(Data records)
== Segment start ==

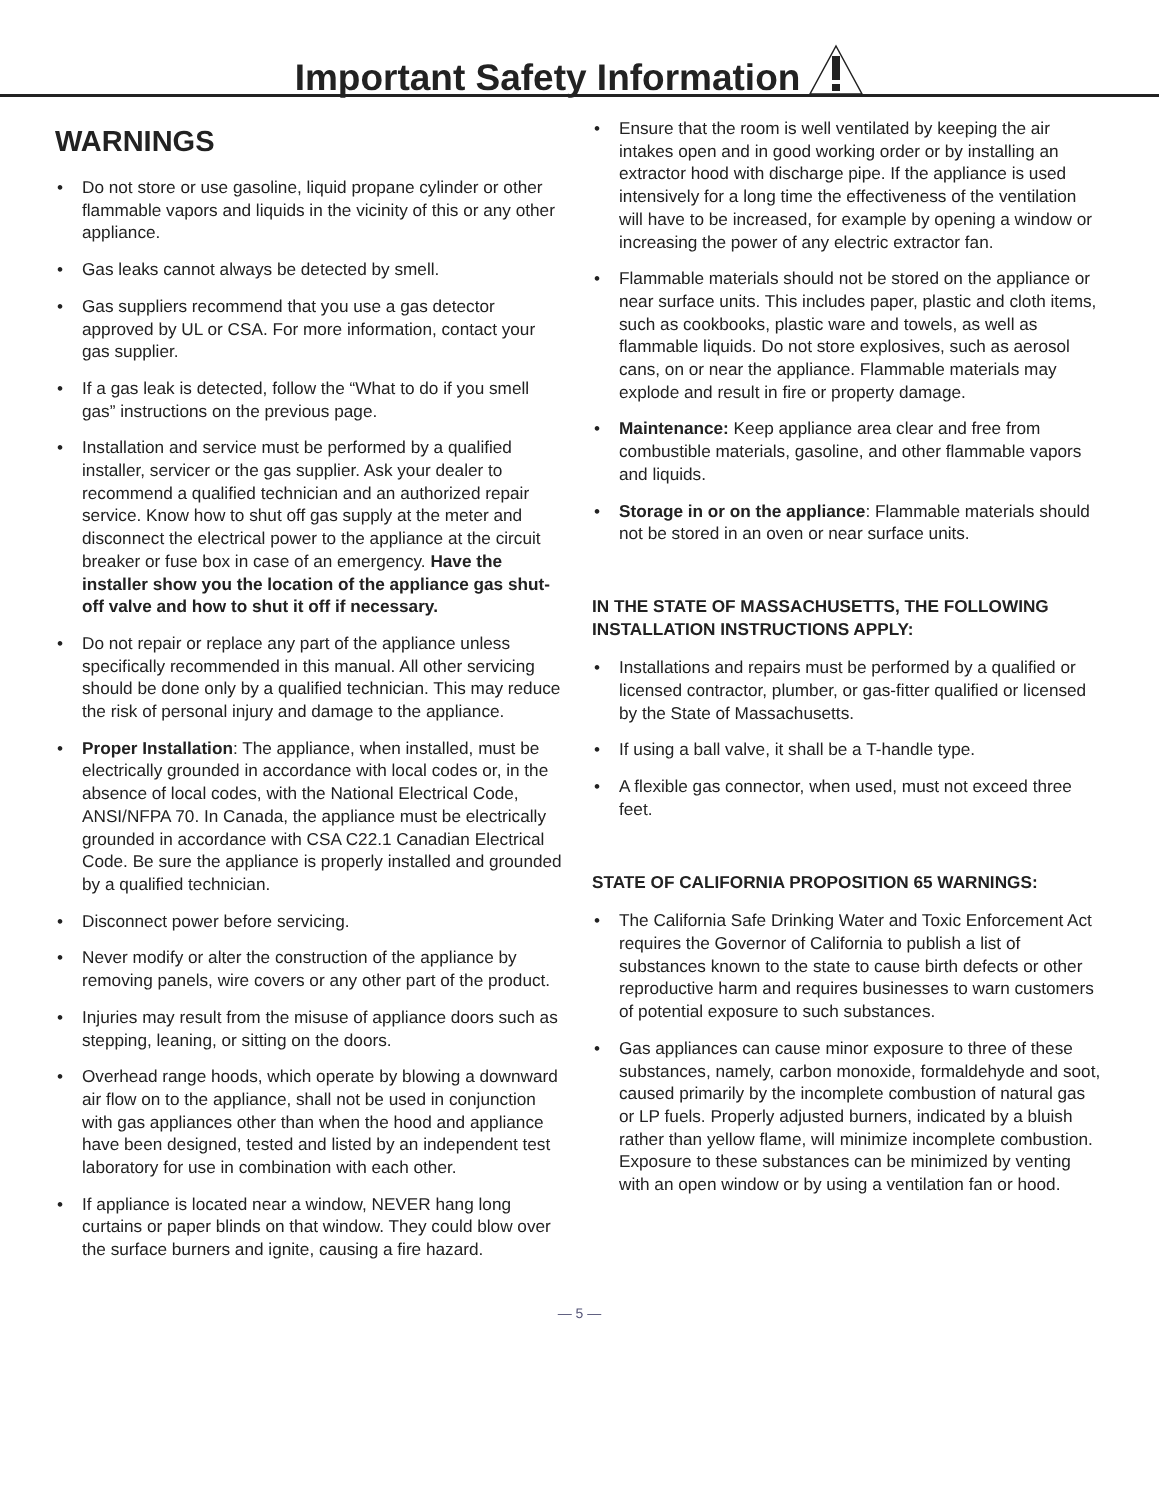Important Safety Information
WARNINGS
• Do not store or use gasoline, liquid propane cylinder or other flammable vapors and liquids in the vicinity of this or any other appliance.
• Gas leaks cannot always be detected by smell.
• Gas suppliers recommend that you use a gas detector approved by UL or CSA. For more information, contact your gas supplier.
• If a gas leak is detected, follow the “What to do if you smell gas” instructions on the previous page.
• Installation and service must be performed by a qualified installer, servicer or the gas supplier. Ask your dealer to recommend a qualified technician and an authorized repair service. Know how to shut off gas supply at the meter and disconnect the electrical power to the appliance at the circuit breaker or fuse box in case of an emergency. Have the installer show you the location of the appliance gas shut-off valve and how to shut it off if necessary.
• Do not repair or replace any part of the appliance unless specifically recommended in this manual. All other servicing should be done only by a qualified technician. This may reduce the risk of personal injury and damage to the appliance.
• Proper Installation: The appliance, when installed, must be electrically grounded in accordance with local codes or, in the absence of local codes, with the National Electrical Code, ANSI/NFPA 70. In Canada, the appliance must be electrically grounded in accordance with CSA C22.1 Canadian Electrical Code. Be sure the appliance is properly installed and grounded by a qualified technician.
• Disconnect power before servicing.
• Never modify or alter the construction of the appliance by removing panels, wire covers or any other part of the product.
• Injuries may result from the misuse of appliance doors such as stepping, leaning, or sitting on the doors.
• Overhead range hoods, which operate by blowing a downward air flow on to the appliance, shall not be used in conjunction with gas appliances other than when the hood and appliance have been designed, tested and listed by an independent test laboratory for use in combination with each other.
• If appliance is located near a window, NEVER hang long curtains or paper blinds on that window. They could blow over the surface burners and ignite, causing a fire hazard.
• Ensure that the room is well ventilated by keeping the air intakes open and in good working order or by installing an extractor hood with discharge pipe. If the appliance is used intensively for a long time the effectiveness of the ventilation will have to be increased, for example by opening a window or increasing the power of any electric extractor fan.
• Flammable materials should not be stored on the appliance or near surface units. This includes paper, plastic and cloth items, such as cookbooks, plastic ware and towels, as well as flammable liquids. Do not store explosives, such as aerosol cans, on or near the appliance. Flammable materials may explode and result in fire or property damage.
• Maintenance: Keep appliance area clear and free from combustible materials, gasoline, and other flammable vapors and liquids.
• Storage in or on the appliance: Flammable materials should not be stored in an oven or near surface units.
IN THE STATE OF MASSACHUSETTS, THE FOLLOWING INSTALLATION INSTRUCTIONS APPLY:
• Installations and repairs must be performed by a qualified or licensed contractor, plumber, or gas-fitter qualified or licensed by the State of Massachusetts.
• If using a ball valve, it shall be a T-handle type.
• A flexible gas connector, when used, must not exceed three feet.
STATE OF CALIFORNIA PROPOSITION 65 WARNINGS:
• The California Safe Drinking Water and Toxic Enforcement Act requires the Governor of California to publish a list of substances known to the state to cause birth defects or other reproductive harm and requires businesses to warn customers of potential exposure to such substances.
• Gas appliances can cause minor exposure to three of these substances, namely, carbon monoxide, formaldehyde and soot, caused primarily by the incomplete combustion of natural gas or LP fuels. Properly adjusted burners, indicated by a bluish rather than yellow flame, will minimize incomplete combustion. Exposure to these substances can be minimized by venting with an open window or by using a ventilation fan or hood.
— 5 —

== Segment end ==
== Segment start ==

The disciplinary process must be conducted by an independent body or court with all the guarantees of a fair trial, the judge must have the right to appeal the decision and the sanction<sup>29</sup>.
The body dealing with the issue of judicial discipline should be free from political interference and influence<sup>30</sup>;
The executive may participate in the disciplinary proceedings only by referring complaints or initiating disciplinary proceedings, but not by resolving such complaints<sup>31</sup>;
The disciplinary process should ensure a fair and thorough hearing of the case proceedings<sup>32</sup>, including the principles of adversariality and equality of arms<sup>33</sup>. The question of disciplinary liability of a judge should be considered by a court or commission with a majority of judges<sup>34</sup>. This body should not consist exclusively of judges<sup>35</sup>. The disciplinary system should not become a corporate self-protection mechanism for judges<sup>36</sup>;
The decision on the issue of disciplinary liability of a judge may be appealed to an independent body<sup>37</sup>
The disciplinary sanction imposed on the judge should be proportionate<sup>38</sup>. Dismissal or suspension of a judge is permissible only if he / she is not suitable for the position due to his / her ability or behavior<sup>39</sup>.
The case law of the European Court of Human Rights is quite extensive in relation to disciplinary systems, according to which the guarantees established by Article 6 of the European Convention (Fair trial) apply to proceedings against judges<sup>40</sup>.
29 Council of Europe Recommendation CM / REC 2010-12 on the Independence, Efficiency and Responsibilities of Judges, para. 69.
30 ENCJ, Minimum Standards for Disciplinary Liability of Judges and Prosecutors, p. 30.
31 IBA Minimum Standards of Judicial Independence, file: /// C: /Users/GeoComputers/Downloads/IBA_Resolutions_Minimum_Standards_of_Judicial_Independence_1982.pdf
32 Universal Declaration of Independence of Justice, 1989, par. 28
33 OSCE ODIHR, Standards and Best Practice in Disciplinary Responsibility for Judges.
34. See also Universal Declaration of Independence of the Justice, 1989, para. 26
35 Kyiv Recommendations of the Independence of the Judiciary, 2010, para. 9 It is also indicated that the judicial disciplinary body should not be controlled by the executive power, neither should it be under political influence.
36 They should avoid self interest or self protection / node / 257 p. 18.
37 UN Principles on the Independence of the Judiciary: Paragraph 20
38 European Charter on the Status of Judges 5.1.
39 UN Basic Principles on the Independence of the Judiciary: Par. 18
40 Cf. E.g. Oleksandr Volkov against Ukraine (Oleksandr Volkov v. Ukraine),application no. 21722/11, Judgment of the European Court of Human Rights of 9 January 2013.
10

== Segment end ==

▶ Exercise brief: Return only the lines of the records in which the string "Minimum" appears.

▶ Output for this exercise:
30 ENCJ, Minimum Standards for Disciplinary Liability of Judges and Prosecutors, p. 30.
31 IBA Minimum Standards of Judicial Independence, file: /// C: /Users/GeoComputers/Downloads/IBA_Resolutions_Minimum_Standards_of_Judicial_Independence_1982.pdf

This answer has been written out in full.